Exercise prompt: Filter the entries, keeping every line with the word "существительным".

[Stored items from a collection]
= Beginning of Section =

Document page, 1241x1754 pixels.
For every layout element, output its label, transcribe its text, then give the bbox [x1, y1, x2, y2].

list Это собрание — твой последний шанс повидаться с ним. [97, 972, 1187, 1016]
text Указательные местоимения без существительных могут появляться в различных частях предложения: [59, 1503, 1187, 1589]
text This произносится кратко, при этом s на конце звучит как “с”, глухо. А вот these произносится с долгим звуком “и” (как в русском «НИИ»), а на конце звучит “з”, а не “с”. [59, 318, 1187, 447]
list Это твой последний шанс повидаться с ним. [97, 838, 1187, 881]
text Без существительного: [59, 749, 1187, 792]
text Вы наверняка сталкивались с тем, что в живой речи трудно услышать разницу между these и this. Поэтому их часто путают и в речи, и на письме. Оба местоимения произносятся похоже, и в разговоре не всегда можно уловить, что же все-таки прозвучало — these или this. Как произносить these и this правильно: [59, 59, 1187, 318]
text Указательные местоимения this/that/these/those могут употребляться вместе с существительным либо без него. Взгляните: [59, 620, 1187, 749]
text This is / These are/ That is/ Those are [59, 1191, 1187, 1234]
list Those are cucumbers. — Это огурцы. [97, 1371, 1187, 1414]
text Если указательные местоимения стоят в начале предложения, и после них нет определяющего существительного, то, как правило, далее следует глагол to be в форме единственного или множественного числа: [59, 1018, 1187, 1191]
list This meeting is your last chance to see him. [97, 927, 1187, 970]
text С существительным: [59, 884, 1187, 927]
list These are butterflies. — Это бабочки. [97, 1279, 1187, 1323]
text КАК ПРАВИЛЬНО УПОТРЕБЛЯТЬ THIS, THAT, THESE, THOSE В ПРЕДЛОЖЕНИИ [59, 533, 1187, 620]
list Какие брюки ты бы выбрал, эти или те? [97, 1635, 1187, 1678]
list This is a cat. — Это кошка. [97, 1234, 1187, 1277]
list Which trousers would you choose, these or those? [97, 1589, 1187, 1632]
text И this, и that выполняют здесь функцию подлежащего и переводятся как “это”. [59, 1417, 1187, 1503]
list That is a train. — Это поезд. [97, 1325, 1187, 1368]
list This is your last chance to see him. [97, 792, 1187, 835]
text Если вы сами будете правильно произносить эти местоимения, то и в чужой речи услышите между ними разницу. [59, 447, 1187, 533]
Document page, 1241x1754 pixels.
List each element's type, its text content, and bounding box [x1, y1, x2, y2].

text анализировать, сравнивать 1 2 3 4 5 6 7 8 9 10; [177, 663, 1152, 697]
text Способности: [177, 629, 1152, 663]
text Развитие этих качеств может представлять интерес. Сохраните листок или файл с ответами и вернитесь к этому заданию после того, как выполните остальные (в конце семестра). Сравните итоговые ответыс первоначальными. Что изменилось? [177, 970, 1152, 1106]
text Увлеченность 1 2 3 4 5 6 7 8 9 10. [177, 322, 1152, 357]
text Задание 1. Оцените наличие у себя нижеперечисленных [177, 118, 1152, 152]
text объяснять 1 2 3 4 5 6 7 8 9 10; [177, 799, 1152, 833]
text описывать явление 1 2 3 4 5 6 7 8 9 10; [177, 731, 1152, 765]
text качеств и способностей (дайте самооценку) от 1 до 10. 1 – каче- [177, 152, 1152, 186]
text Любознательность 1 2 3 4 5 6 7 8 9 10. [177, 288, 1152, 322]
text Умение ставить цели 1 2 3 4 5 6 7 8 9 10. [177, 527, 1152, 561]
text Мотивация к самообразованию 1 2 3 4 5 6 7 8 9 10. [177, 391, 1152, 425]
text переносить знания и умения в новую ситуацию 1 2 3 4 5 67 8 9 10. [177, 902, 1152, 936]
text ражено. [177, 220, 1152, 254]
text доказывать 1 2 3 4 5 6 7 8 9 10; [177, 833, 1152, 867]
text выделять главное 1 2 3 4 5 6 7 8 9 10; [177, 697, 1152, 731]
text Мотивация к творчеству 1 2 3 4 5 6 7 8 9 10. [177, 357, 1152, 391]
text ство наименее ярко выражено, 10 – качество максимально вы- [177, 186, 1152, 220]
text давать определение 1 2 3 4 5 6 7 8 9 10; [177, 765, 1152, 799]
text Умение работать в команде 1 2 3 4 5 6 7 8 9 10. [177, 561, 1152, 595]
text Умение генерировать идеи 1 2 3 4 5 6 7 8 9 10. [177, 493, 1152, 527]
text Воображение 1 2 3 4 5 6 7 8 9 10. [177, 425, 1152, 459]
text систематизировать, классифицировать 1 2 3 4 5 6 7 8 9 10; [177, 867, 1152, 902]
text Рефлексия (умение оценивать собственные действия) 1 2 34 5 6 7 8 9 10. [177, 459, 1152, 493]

= End of Section =

Reply:
text Указательные местоимения this/that/these/those могут употребляться вместе с существительным либо без него. Взгляните: [59, 620, 1187, 749]
text С существительным: [59, 884, 1187, 927]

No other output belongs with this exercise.